His nostrils flared and his heart—as if having heard its own starter’s pistol—began thudding in his chest. The memory of a hot November day a quarter-century ago reached out of the woods, put its sly hands inside him, and knotted his stomach. He’d been ten. He was with his best friend, Tristram. Running. Terrified. Chased. Soon after, Tristram was dead.

Apart from the silvery whisper of the chill air in the leaves, the night was silent.

Nicholas realized he was avoiding looking at the tree line. He dragged his eyes from the bright crowns of the trees down to the dark trunks. They stood like a row of black teeth, endlessly huge, stretching left and right into the night. The maw of some undersea thing, some behemoth, sentient and unquiet. Waking as it scented prey.

Something’s coming.

The woods were alive. His heart hammered behind his sternum. Something inside the trees had sensed him, tasted him on the cold air. Recognized him.

It was coming.

Go!
he yelled in his head.
Run!

But his body was frozen. His feet would not move. His fingers hung cold as icicles. His eyes were locked on the darkly grinning trees, waiting for them to open and for whatever they held to reach from their damp innards and take him and consume him and leave him slit and empty and drained as Tristram’s little body had been so many years ago. And part of him welcomed that fate.
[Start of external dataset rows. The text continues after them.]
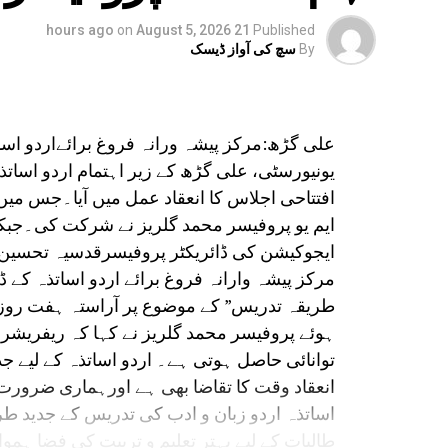
on
August 5, 2026
21 hours ago
Published
By
سچ کی آواز ڈیسک
علی گڑھ:مرکز پیشہ ورانہ فروغ برائےاردو اسا
افتتاحی اجلاس کا انعقاد عمل میں آیا۔جس 
ایم یو پروفیسر محمد گلریز نے شرکت کی۔جبکہ
ایجوکیشن کی ڈائریکٹر پروفیسرقدسیہ تحسین 
مرکز پیشہ وارانہ فروغ برائے اردو اساتذہ کے ڈ
طریقہ تدریس” کے موضوع پر آراستہ ہفت رو
ہوئے پروفیسر محمد گلریز نے کہا کہ ریفریشر 
توانائی حاصل ہوتی ہے۔ اردو اساتذہ کے لیے ج
انعقاد وقت کا تقاضا بھی ہے اورہماری ضرور
اساتذہ اردو زبان و ادب کی تدریس کے جدید طر
طالبات کے لیے بہتر تعلیم و تربیت کی فضا ہمو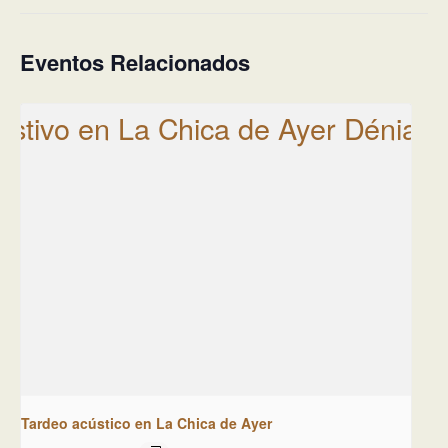
Eventos Relacionados
Tardeo acústico en La Chica de Ayer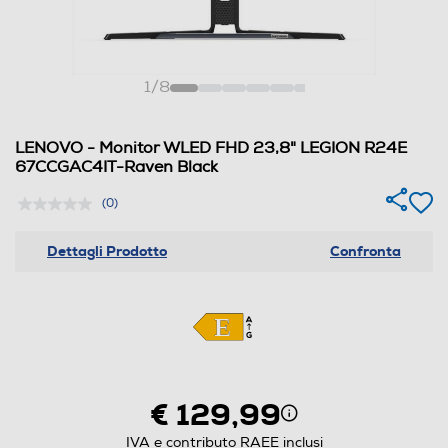
1
/
8
LENOVO - Monitor WLED FHD 23,8" LEGION R24E
67CCGAC4IT-Raven Black
(0)
Dettagli Prodotto
Confronta
€ 129,99
IVA e contributo RAEE inclusi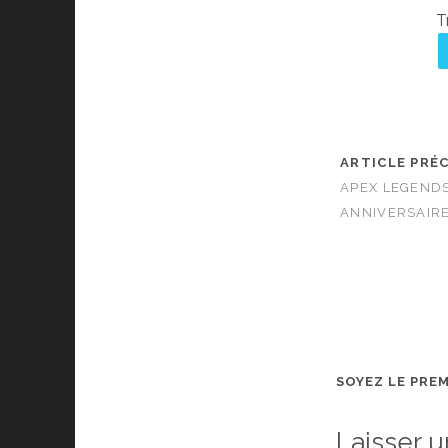
T
ARTICLE PRÉ
APEX LEGENDS
ANNIVERSAIRE
SOYEZ LE PRE
Laisser 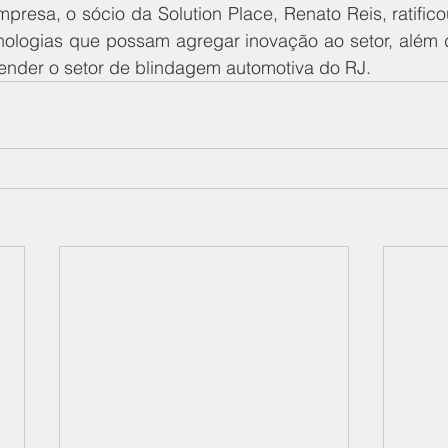
presa, o sócio da Solution Place, Renato Reis, ratifico
ologias que possam agregar inovação ao setor, além 
tender o setor de blindagem automotiva do RJ.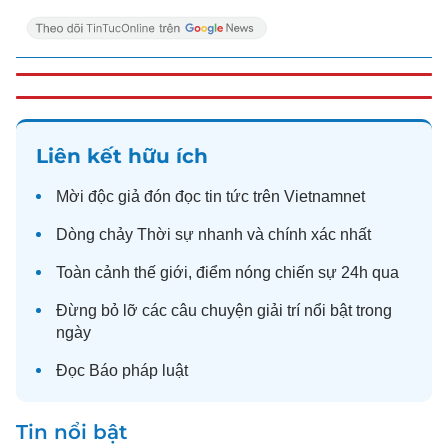
Liên kết hữu ích
Mời độc giả đón đọc
tin tức
trên Vietnamnet
Dòng chảy
Thời sự
nhanh và chính xác nhất
Toàn cảnh
thế giới
, điểm nóng chiến sự 24h qua
Đừng bỏ lỡ các câu chuyện
giải trí
nổi bật trong
ngày
Đọc
Báo pháp luật
Tin nổi bật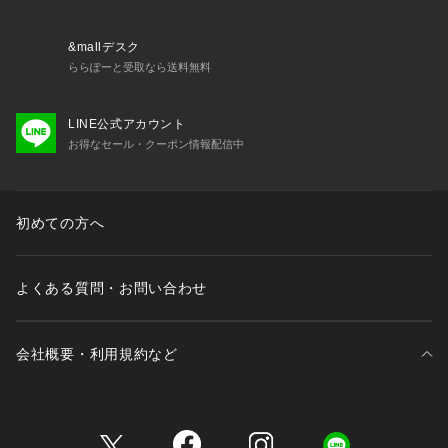
・6694230308　ツイードIラインスカート(セットアップ可)
【推奨サイズ】
&mallデスク
XSサイズ: 154-158cm
ららぽーと受取なら送料無料
Sサイズ: 154-158cm
Mサイズ: 158-162cm
LINE公式アカウント
Lサイズ: 162-166cm
お得なセール・クーポン情報配信中
※標準体型を基にした目安でございます。予めご理解、ご了承
の上お買い求めください。
※該当の無いサイズも記載しておりますので、展開サイズをご
参考ください。
初めての方へ
■取扱方法
裏返してネットに入れてください。形をととのえてから干して
よくある質問・お問い合わせ
下さい。アイロンは、かたちを整える程度に軽くかけて下さ
い。附属部分には、アイロンを当てないで下さい。
会社概要・利用規約など
※サンプルにて撮影、採寸を行う為、実際にお届けする商品と
仕様やサイズが異なる場合がございます。予約時は生産の都合
上、お届け予定時期が前後する場合もございますので、予めご
三井不動産が展開する商業施設一覧
了承下さい。
※光の当たり具合や撮影環境により色味が異なる場合がござい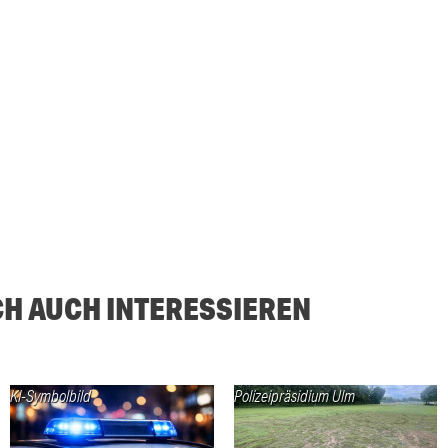
CH AUCH INTERESSIEREN
KI-Symbolbild
Polizeipräsidium Ulm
Nicholas flinched. A raindrop hit his scalp. Another, his cheek. And another. His head, as if released from some dark spell, jerked upward.

The sky, clear and starry at the airport, was now an eyelid half-closed; clouds as black and inscrutable as the woods before him had consumed the sky to its zenith and were marching further overhead, already dropping their ordnance of cold, heavy drops.

A whisper of white flickered at the corner of his eye. He turned, catching a glimpse. Something small and pale flickered away between the dark trunks, as if devoured by the trees.

His galloping heart was shaking his whole body. He again told himself to turn; this time his body listened, and he put his back to the biding woods and strode through the matchstick grass to his car.

It took all his willpower not to run.

  R
ain rioted on the tin roof.

Nicholas watched his mother pour steaming water into a teapot, glumly mesmerized by the billowing clouds of steam. The sight of her making tea was so familiar that it could have been transposed, with just a little loosening around the edges, from two decades ago. The kitchen had been freshened with new benchtops and a stainless-steel fridge, and his mother was the same, maybe a bit heavier and just a little shorter. Seventeen years, and nothing had changed. The thought made him tired.